== Your tasks ==
1. In the radio transcript, in what share of depression cases is stress the initial trigger?
2. Reproduce the radio transcript between "(SOUNDBITE OF TED" and "to be true.", inclusive.

GUY RAZ, HOST:
It's the TED Radio Hour from NPR. I'm Guy Raz. And on the show today, ideas about prevention. So there are some things like experiencing a stressful or traumatic event that are pretty hard to prevent. But the after effects, the depression, the PTSD could maybe one day be a thing of the past. Do you think, in theory, something like depression can be prevented before it happens?
REBECCA BRACHMAN: I think depression is a word we use to mean many different things.
RAZ: This is Rebecca Brachman. She's a neuroscientist.
BRACHMAN: But if you are referring to a certain subtype of stress-induced clinical depression, I suspect yes.
RAZ: Amazing. I mean, in theory, we could prevent some types of depression from happening even before they happen.
BRACHMAN: That is my hope. That is, you know, I think the thing that keeps me up in the middle of the night when I'm thinking about the next experiments we can work on is sort of that hope.
RAZ: So a couple of years ago, Rebecca and another colleague at Columbia University were studying the effects of a drug called Calypsol as an antidepressant in mice. And it's still in the very early stages, but what they found could possibly change the way we think about treating depression and PTSD or even preventing them from happening at all. Here's Rebecca Brachman on the TED stage.
(SOUNDBITE OF TED TALK)
BRACHMAN: One of the experiments I was running, we would stress the mice. And we used that as a model of depression. And a normal mouse will explore, it will be social. Check out what's going on. If you stress a mouse in this depression model, they aren't social, they don't explore. They mostly just kind of hide in that back corner behind a cup. Yet, the mice that had gotten that one injection of Calypsol, they were exploring, they were social.
They looked like they'd never been stressed at all, which is impossible. So we did what you do in science when you're not sure and we ran it again. It seemed like these mice were protected against stress or they were inappropriately happy, however you want to call it. And we were really excited. And then we were really skeptical because it was too good to be true.
So we ran it again. And then we ran it again in a PTSD model. And we ran it again in a physiological model where all we did was give stress hormones. And we had our undergrads run it. And then we had our collaborators halfway across the world in France run it. And every time someone ran it, they confirmed the same thing. It seemed like this one injection of Calypsol was somehow protecting against stress for weeks.
And we only published this a year ago, but since then, other labs have also independently confirmed this effect. So we don't know what causes depression. But we do know that stress is the initial trigger in 80 percent of cases. And depression and PTSD are different diseases. But this is something they share in common, right? It is traumatic stress like active combat or natural disasters or community violence or sexual assaults that causes post-traumatic stress disorder.

Saved entries
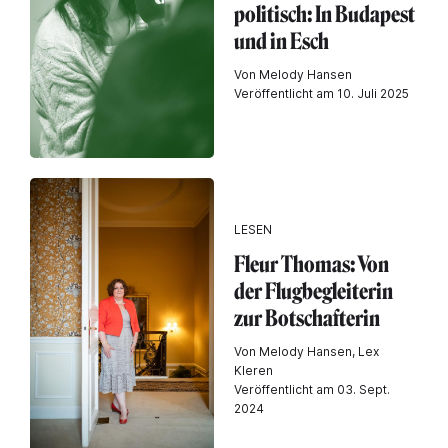
politisch: In Budapest
und in Esch
Von Melody Hansen
Veröffentlicht am 10. Juli 2025
LESEN
Fleur Thomas: Von
der Flugbegleiterin
zur Botschafterin
Von Melody Hansen, Lex
Kleren
Veröffentlicht am 03. Sept.
2024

== Solved problems ==
1. 80 percent

2.
(SOUNDBITE OF TED TALK)
BRACHMAN: One of the experiments I was running, we would stress the mice. And we used that as a model of depression. And a normal mouse will explore, it will be social. Check out what's going on. If you stress a mouse in this depression model, they aren't social, they don't explore. They mostly just kind of hide in that back corner behind a cup. Yet, the mice that had gotten that one injection of Calypsol, they were exploring, they were social.
They looked like they'd never been stressed at all, which is impossible. So we did what you do in science when you're not sure and we ran it again. It seemed like these mice were protected against stress or they were inappropriately happy, however you want to call it. And we were really excited. And then we were really skeptical because it was too good to be true.